Depuis quatre mois, quiconque prétend alléger la souffrance d'autrui en changeant ses pensées doit détenir un permis de l'Ordre des psychologues du Québec, peu importe comment il se présente.

Or, le maître du Centre de croissance personnelle La Source ne répond à aucune des conditions requises pour obtenir un permis. Et même s'il ne se dit pas «psychothérapeute», dans son dépliant, il dit pouvoir aider les gens à se libérer de l'angoisse, de la jalousie, de la peur, du manque de confiance, de l'agressivité et des problèmes nuisibles à l'épanouissement. En entrevue, il nous a dit qu'il peut «guérir les traumatismes enfouis dans l'inconscient», offrir «un style de psychothérapie» et «changer plein de comportements».
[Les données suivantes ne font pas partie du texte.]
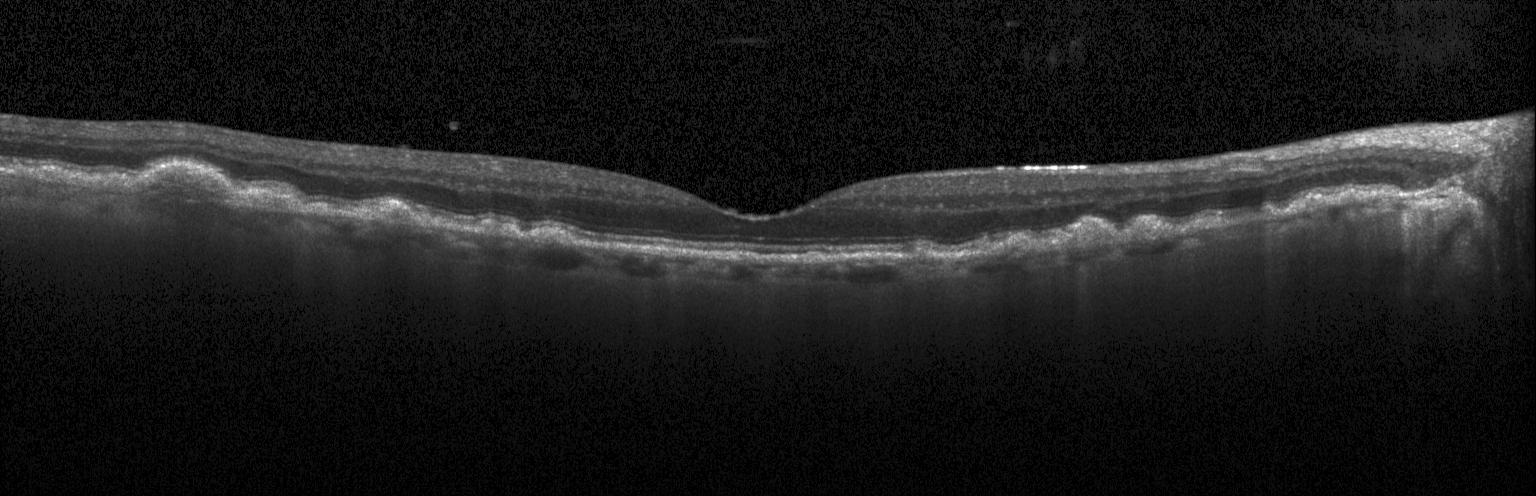

Through the macula. OCT line scan.
Diagnosis: sub-RPE drusenoid deposits.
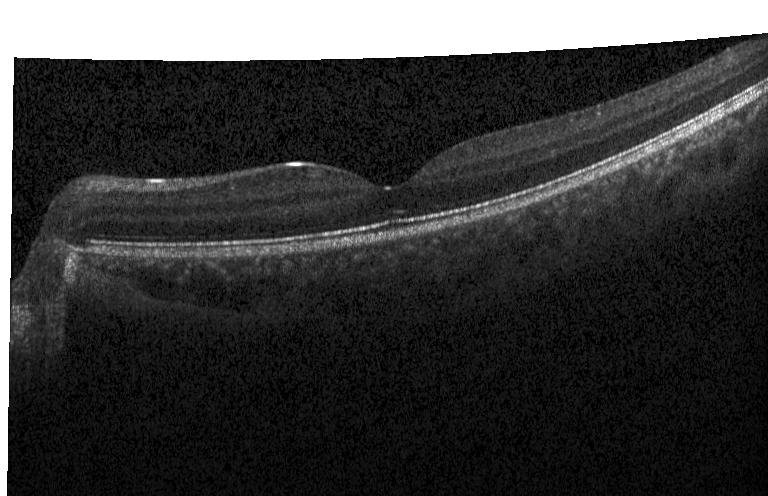
Diagnosis: neither CNV, DME, nor drusen.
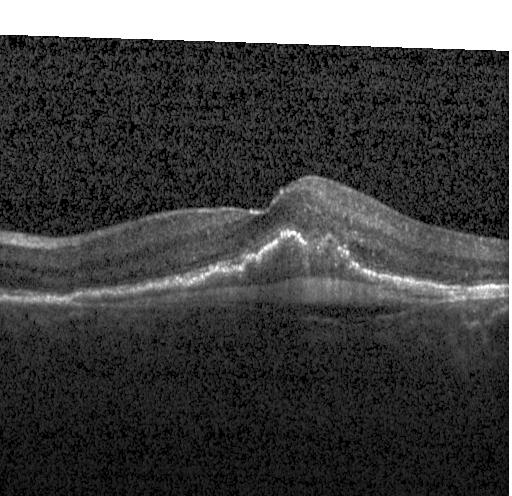
Retinal OCT cross-section, Heidelberg Spectralis OCT system, spectral-domain optical coherence tomography, fovea-centered. Finding: a choroidal neovascular membrane.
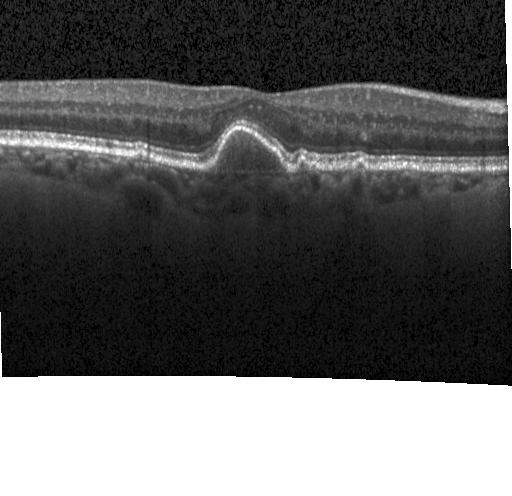
Retinal OCT B-scan. Macular OCT: a choroidal neovascular membrane.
«Ses promesses sont des promesses de traitement. Avec la nouvelle loi, on peut examiner cela de près», estime Rose-Marie Charest.

Jogging, bain et nudité

La facture monte vite pour les fidèles de Jean-Claude Gallant. Chacun des quatre ateliers d'un week-end coûte 350$. La formation complémentaire coûte 3100$. Il faut tout refaire à répétition, et accompagner sa démarche de dizaines de rebirths privés à 75$. Au fil des ans, la facture totale atteint facilement 15 000$ ou 20 000$.

À La Source, «la base» d'un week-end et ses deux soirées de suivi permettent de faire quatre premiers rebirths entrecoupés d'exercices.

L'atelier suivant, «L'Aquarelle», suppose de renaître dans un grand bassin, sous l'eau, en respirant avec un tuba.

Le troisième atelier, «La Puissance», passe par une course exténuante dans les bois. Un quinquagénaire est mort durant la pause qui a suivi. Un septuagénaire et de nombreuses femmes d'un certain âge ont survécu au même exercice. Elles arrivaient toutefois livides ou écarlates, d'après les adeptes de l'époque.

Le dernier atelier, «Corps en accord», n'est pas annoncé sur le site internet du centre. Les participants s'y livrent au rebirth pratiquement nus. «C'est pour ceux qui veulent travailler la nudité», nous a dit Gallant.